Скакавшие на выручку партизаны сначала решили, что от моста стреляют по ним. Но когда увидели, что дружинники один за другим падают с коней, еще исступленней грянули ура, поскакали вперед еще быстрее.
Человек десять уцелевших дружиников, бросив гоняться за арестантами, понеслись вниз по речке. Часть партизан пустилась им наперерез, а остальные уже подлетали к мосту, где солдаты стояли с поднятыми руками, а арестанты кричали ура и бросали в воздух свои круглые матерчатые шапки, похожие на поварские колпаки…
Потом у моста произошло шумное и веселое братание партизан с солдатами и вырванными из лап смерти арестантами. Люди плакали, целовались, обнимались, жалели тех, кого успели порубить дружинники.
Ничего этого Лавруха уже не видел. Благополучно выбравшись из смертельной заварухи, скакал он сломя голову вдоль речки. Остаток дня он провел в густом черемушнике, встреченном им верст за пятнадцать от места боя. А ночью поехал домой. Там он запасся продуктами и махнул в лес. Все прошлое лето и зиму скрывался в одиночку, где придется, а нынче решил податься к Корнею Подкорытову, который доводился ему не то свояком, не то шурином.
Рассказ Лаврухи сильно взволновал стариков, а Ганька вспомнил подслушанный им в Богдати разговор Нагорного с дядей Василием о заброшенных к партизанам семеновских агентах. «Выходит, прав был Нагорный, – думал он. – Попали семеновские шпионы к нашим вместе с горнозерентуйцами. Недаром Ефтин велел одних убивать, а других не трогать. Здорово сволочь придумал. Как встречу я Нагорного, так первым делом расскажу об этом. Пусть он припрет к стенке Лавруху и выпытает у него все, что поможет выловить гадов, затесавшихся в партизаны».

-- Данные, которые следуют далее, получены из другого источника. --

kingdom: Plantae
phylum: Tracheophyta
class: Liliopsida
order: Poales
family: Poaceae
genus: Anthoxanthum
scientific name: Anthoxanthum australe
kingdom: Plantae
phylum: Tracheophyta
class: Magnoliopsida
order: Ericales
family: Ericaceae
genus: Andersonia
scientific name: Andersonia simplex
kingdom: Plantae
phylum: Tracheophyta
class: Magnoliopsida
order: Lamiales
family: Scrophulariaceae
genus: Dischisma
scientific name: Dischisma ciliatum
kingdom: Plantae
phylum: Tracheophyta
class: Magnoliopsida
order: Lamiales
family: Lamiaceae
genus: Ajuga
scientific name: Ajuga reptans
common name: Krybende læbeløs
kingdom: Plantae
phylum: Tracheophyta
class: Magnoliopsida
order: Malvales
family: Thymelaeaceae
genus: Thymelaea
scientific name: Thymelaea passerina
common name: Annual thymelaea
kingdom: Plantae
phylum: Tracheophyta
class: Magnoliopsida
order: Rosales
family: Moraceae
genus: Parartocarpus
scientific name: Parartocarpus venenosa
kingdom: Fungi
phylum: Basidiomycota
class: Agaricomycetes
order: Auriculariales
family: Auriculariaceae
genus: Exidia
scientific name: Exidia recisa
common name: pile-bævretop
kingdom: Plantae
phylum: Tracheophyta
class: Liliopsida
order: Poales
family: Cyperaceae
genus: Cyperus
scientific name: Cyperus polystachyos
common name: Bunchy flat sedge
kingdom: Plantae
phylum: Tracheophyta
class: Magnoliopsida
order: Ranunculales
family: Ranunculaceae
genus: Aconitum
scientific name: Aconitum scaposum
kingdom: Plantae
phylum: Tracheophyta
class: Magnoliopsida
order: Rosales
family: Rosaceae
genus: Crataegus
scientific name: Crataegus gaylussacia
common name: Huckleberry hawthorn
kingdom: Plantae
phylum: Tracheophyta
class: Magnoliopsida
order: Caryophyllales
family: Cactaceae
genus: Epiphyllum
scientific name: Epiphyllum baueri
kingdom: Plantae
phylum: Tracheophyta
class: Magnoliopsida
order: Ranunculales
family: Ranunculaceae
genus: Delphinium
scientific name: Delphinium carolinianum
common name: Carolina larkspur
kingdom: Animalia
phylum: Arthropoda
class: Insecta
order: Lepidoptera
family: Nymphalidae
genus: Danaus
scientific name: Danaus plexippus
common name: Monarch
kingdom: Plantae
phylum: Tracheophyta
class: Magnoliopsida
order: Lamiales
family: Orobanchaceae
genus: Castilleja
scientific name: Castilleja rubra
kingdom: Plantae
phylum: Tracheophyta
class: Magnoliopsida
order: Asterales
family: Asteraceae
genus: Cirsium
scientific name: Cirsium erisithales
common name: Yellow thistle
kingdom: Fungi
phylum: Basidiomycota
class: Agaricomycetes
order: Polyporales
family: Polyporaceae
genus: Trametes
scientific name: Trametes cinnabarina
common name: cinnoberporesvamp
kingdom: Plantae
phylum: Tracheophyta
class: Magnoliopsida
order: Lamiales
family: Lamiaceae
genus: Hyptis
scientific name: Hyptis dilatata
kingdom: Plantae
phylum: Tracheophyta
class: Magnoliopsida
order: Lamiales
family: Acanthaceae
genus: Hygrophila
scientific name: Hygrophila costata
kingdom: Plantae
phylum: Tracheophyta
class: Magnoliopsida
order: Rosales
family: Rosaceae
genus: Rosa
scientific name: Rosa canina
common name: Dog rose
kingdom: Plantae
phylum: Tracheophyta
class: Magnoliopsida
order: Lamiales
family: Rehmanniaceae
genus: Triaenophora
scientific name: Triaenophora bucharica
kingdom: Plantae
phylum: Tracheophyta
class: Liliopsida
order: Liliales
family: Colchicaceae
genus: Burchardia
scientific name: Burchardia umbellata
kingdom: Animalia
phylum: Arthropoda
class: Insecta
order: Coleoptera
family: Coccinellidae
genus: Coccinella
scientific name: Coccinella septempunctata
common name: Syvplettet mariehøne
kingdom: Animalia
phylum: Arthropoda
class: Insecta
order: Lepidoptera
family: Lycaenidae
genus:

Ничем не выдав своего волнения, Гакька решил до поры до времени помалкивать. И хотя ему о многом хотелось дознаться от Лаврухи, он ни разу не заговорил с ним об этом деле.
Из обитателей балагана Ганьке больше всех нравился сдержанный на слово, приветливый и добродушный Корней Подкорытов. Он оказался именно таким, каким описывал его Кум Кумыч: большеголовый, с красивым мужественным лицом, пышными бакенбардами, и торчащими в стороны усами. Сидя, он имел воинственный, поистине генеральский вид. Но стоило ему подняться, как мощное туловище его казалось поставленным на чужие ноги, взятые от какого-то карлика. Как он держался на таких ногах-коротышках, трудно представить. Коротки и короткопалы были его вечно полуразведенные в стороны и согнутые в локтях руки. Но чувствовал он себя неплохо. Весело и раскатисто смеялся, ел с большим аппетитом, мог выпить хоть четверть водки и не охмелеть.
Ганьке не терпелось расспросить, как он ездил к царю в Петербург и что там видел. Однажды, у костра, подсел он к Корнею и спросил:
– Ты, дядя Корней, верно, в Петербурге был?
– Ну, скажем, бывал. А дальше что?
– Расскажи, какой он Петербург-то.
– Что про него рассказывать? Город да и город. Только там ночи какие-то забавные. Так светло, что хоть читай, хоть починяйся без свечки.
– От электричества, наверно?
– Да нет, само по себе светло. И месяца ночью на небе нет, а светло. Говорят, ночь, а выглянишь в окно – как есть все кругом видать.
– Отчего же оно так?
– А бог его знает отчего.
– Царя-то ты видел?
– Видел, видел. Сподобился, как говорят. Из себя он рыженький да щуплый. Не знай я заранее, ни за что бы не подумал, что это царь, самодержец всероссийский. Генералы куда повидней его бывают.
– Разговаривал с вами царь?
– Нет, чего не было – того не было, врать не стану. Поглядел он на нас, разнесчастных калек, голубыми глазенками, подкрутил усы, сказал «м-да-а» и отвернулся. Скучный он был какой-то да кислый, будто с перепою. Подарили нам по золотому пятирублевику и увезли назад. Потом три дня нас доктора смотрели, крутили так и этак, за зоб щупали, в рот заглядывали и какие-то мудреные слова бормотали. Только ничего нам не помогло. Как были калеками, так и остались ими на всю жизнь. Возили нас, как теперь я понимаю, напоказ словно обезьян каких-нибудь.
– А царский дворец-то большой?
– Да ну тебя к чертям с твоими расспросами. Надоел ты мне с ними, как чирей на ягодице… Вот уж восемь лет меня каждый встречный об этом расспрашивает. Ни стыда, ни совести у людей, – закончил Корней и, с трудом поднявшись на ноги, поковылял в балаган, откуда уже доносился храп. Лаврухи Кислицына.